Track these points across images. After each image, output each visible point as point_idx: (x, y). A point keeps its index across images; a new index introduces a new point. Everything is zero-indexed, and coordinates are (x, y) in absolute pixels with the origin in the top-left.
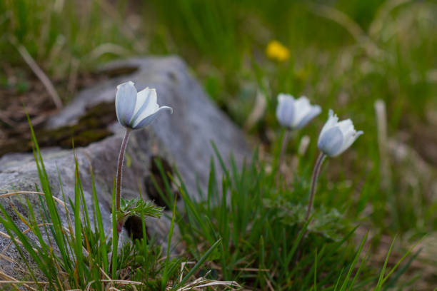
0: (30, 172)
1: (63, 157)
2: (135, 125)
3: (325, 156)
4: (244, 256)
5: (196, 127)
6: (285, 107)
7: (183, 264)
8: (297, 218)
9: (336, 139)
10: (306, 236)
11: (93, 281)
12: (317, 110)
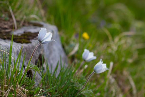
0: (4, 45)
1: (15, 44)
2: (42, 42)
3: (95, 72)
4: (59, 94)
5: (54, 50)
6: (86, 53)
7: (41, 90)
8: (79, 88)
9: (100, 68)
10: (80, 95)
11: (14, 85)
12: (95, 58)
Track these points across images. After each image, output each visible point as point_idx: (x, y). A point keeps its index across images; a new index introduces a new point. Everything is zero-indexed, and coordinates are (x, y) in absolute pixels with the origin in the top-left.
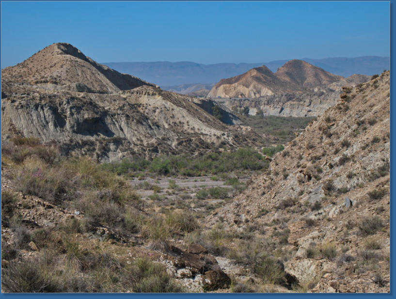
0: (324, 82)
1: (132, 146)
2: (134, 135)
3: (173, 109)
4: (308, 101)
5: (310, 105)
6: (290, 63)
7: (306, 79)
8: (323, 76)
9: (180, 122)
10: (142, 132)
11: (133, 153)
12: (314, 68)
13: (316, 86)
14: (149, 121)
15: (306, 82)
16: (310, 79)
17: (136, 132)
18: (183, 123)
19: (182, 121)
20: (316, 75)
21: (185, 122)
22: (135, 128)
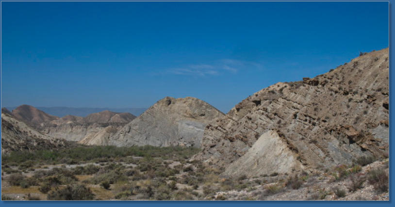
0: (46, 120)
1: (9, 144)
2: (7, 137)
3: (17, 123)
4: (47, 130)
5: (49, 132)
6: (21, 107)
7: (33, 118)
8: (44, 116)
9: (24, 132)
10: (12, 135)
11: (13, 150)
12: (38, 110)
13: (41, 122)
14: (14, 128)
15: (33, 120)
16: (36, 118)
17: (8, 135)
18: (27, 132)
19: (26, 131)
20: (40, 115)
21: (28, 132)
22: (7, 132)
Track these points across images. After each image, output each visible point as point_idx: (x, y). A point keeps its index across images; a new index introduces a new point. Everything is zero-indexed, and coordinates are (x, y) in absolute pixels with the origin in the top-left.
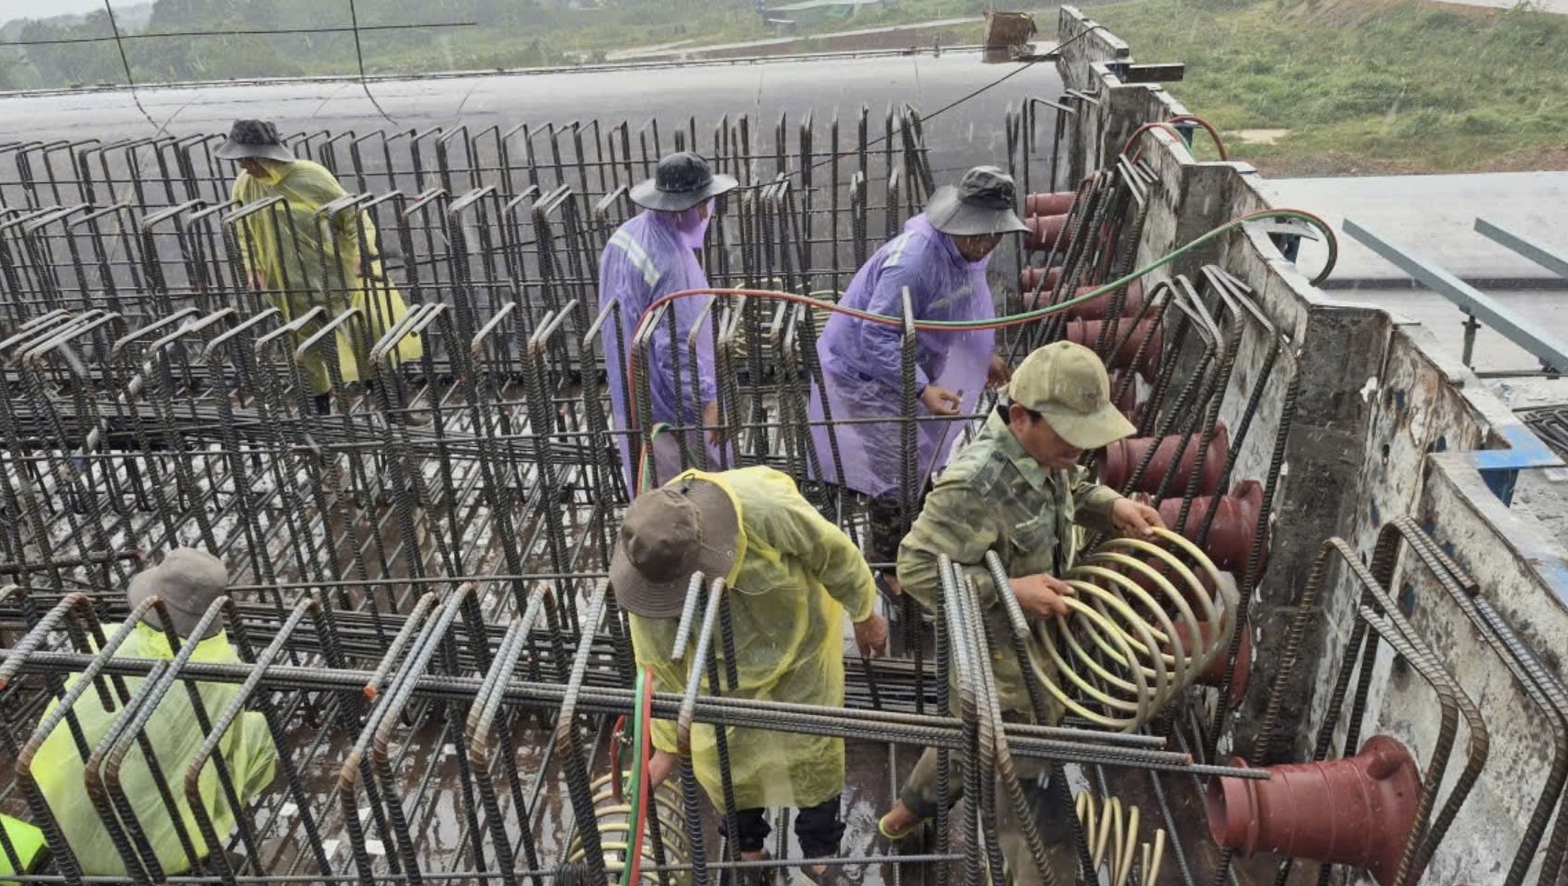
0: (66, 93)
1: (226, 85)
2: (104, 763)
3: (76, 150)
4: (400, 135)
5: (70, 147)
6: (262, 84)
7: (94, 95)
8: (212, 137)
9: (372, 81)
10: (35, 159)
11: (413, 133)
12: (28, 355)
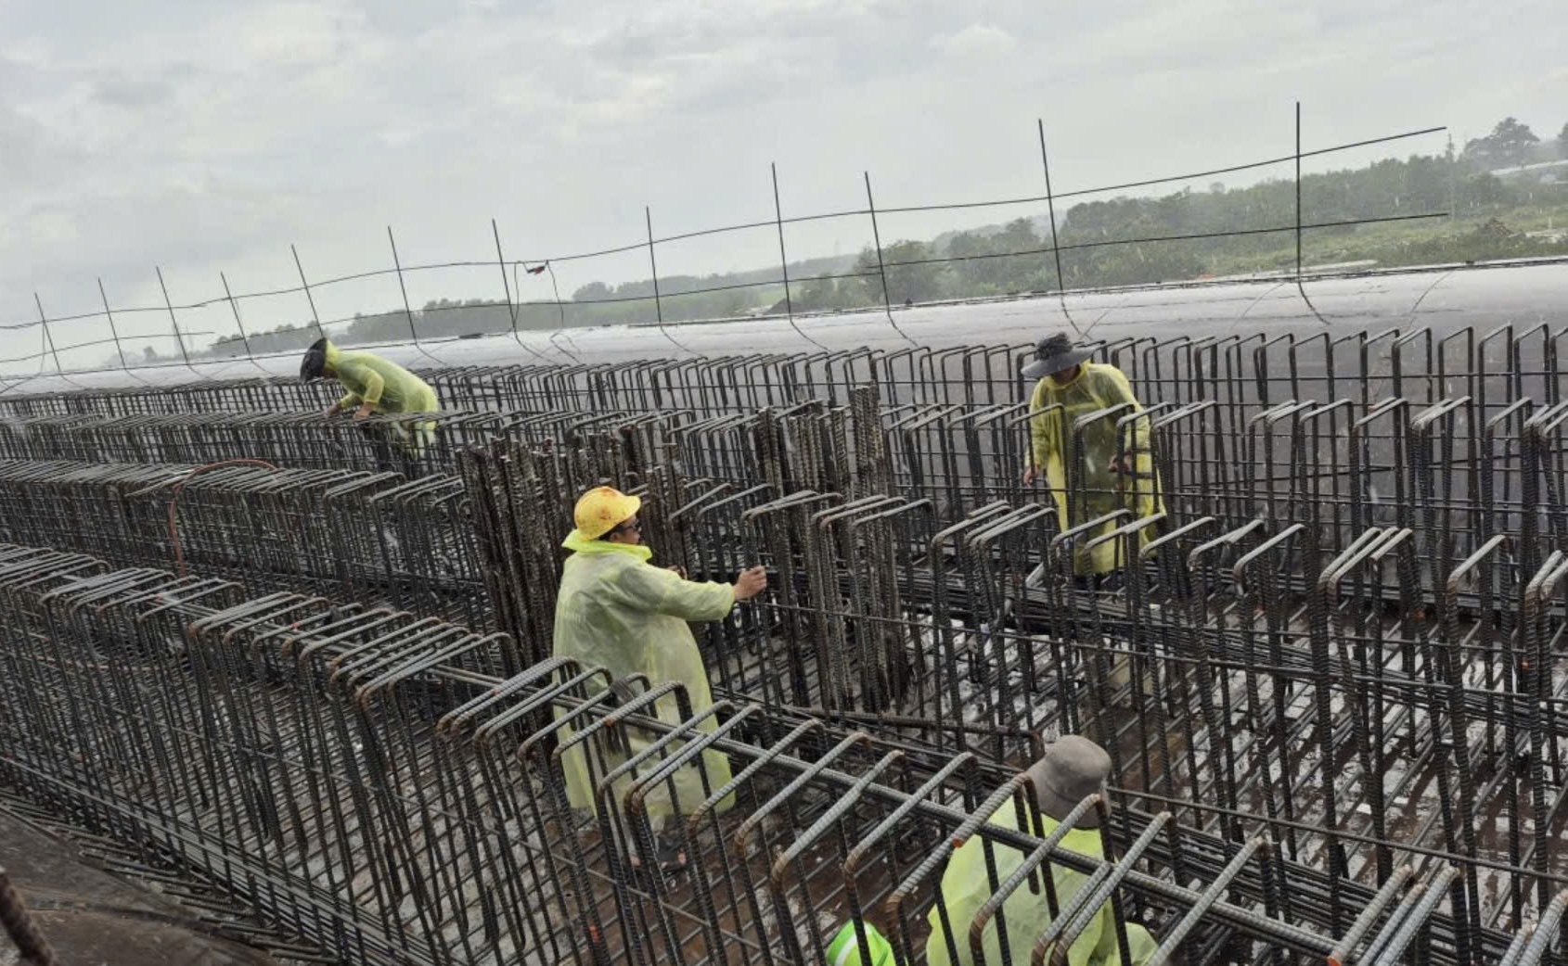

☆ ☆ ☆

[About this exercise] Begin at the line above that has "1: (132, 146)" and stop after the line that has "21: (185, 122)", copying each line exactly and adding nothing else.

[Your solution]
1: (132, 146)
2: (134, 135)
3: (173, 109)
4: (308, 101)
5: (310, 105)
6: (290, 63)
7: (306, 79)
8: (323, 76)
9: (180, 122)
10: (142, 132)
11: (133, 153)
12: (314, 68)
13: (316, 86)
14: (149, 121)
15: (306, 82)
16: (310, 79)
17: (136, 132)
18: (183, 123)
19: (182, 121)
20: (316, 75)
21: (185, 122)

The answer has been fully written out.